**YOUR GOAL:** Some entries follow. Reproduce exactly the lines starting at the one with "Whole-slide image, haematoxylin and eosin stain —" and stopping after the one with "Pathologist's review note for this sample: 2 pieces 10x6.5".
*** Opening TASK DATA ***
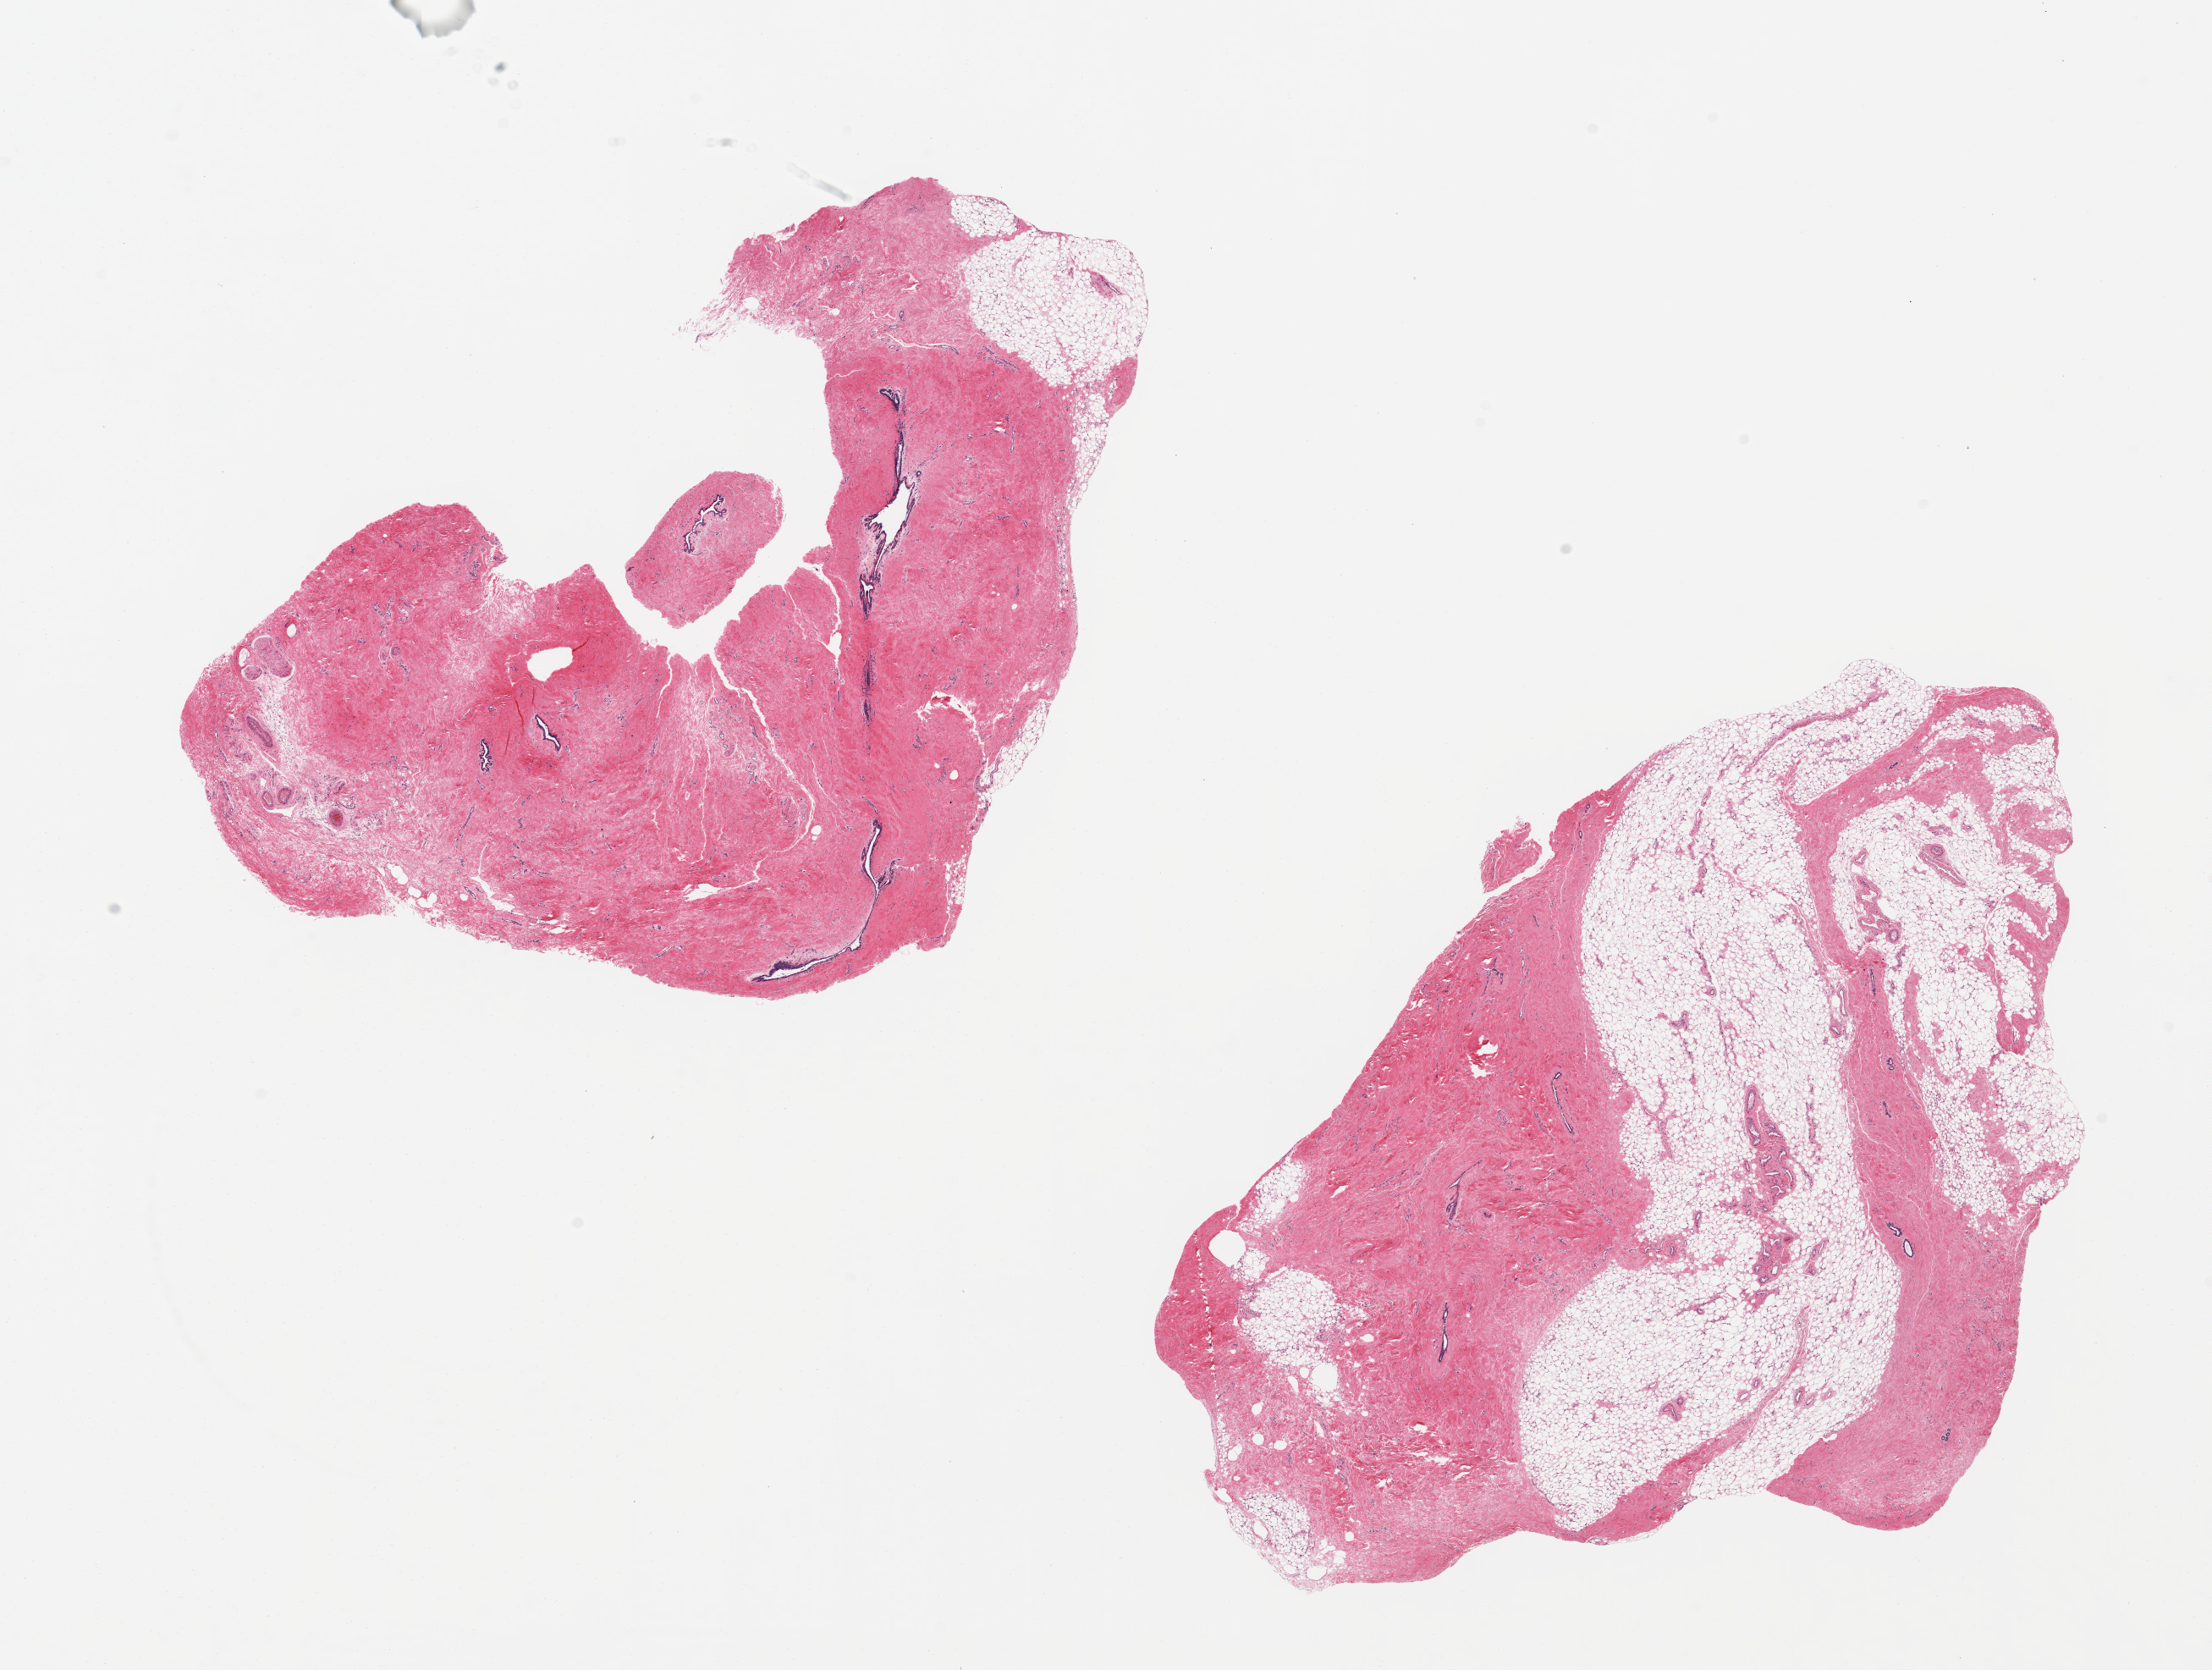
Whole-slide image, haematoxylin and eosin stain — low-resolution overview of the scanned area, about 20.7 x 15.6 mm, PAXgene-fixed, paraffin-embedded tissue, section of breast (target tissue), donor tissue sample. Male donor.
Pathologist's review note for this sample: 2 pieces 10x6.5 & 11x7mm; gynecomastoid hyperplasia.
*** Closing TASK DATA ***
*** Opening TASK DATA ***
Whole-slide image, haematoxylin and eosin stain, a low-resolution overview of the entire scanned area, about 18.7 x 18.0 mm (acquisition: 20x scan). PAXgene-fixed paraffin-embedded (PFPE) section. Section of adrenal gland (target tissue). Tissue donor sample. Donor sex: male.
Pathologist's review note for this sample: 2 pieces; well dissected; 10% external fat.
*** Closing TASK DATA ***
*** Opening TASK DATA ***
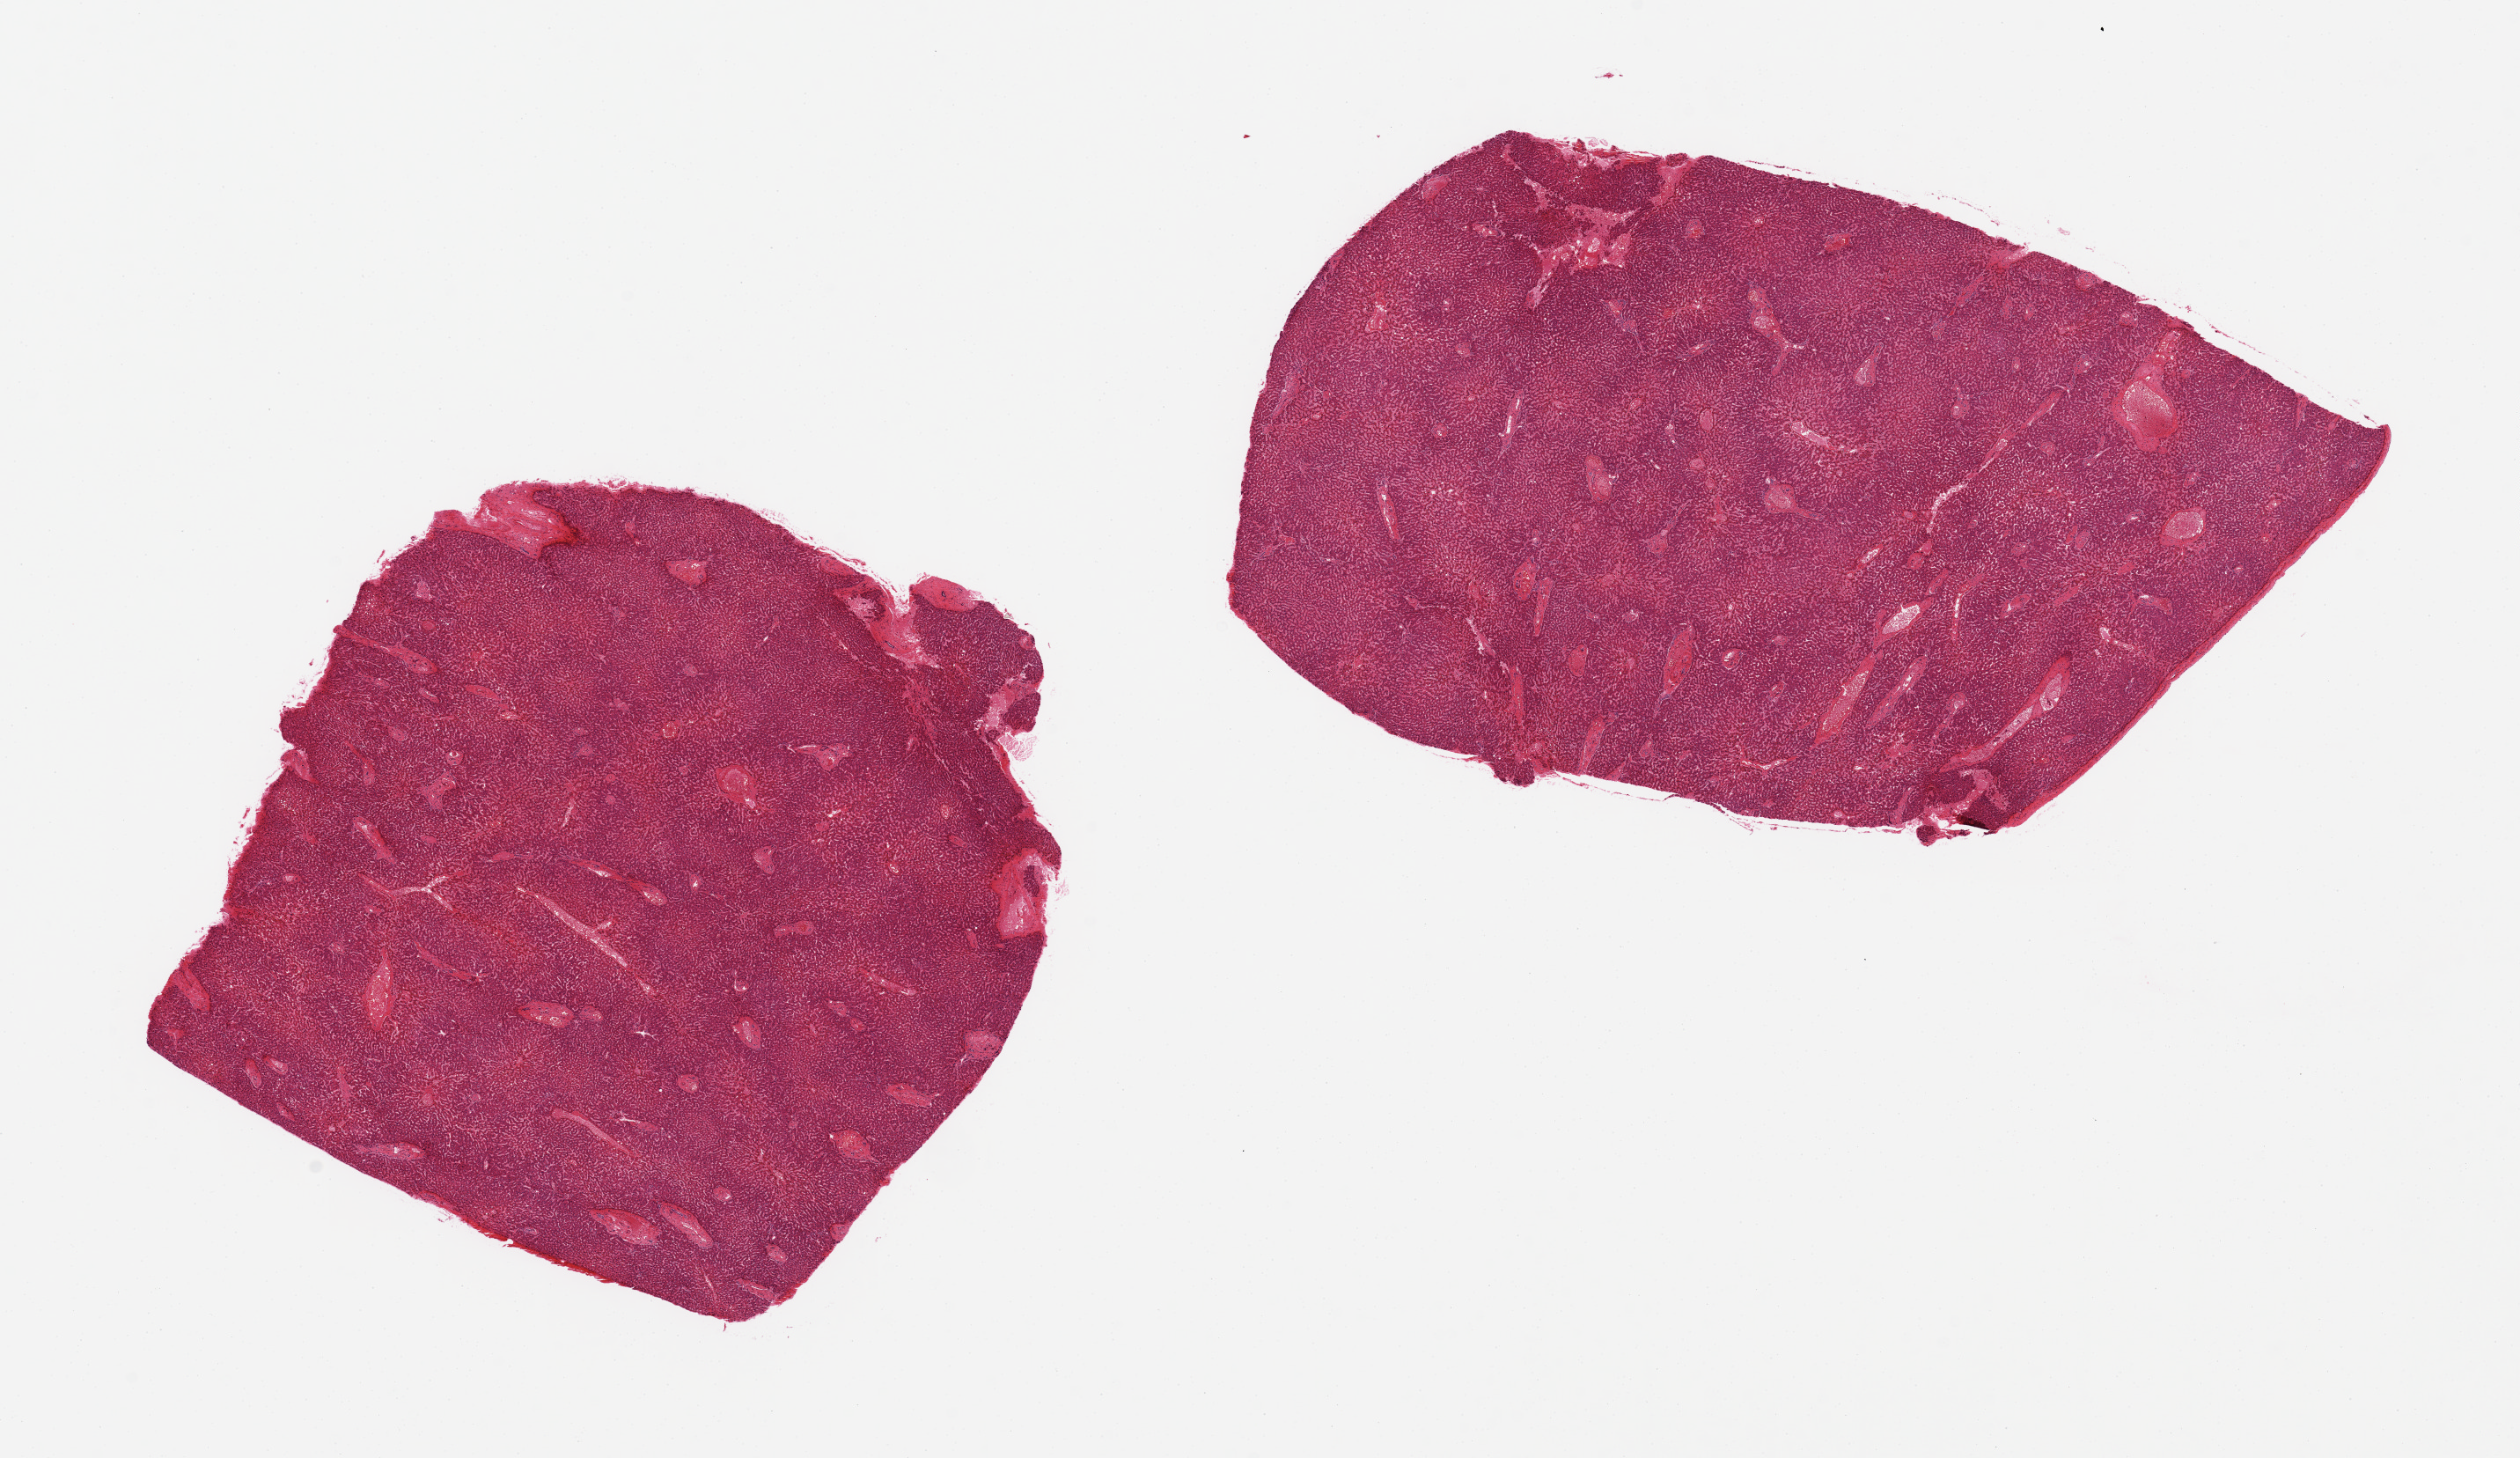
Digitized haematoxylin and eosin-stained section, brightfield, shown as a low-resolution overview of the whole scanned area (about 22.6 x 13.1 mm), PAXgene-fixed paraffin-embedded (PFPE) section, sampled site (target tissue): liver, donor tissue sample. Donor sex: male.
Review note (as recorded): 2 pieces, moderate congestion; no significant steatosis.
*** Closing TASK DATA ***
**FINAL ANSWER:**
Whole-slide image, haematoxylin and eosin stain — low-resolution overview of the scanned area, about 20.7 x 15.6 mm, PAXgene-fixed, paraffin-embedded tissue, section of breast (target tissue), donor tissue sample. Male donor.
Pathologist's review note for this sample: 2 pieces 10x6.5 & 11x7mm; gynecomastoid hyperplasia.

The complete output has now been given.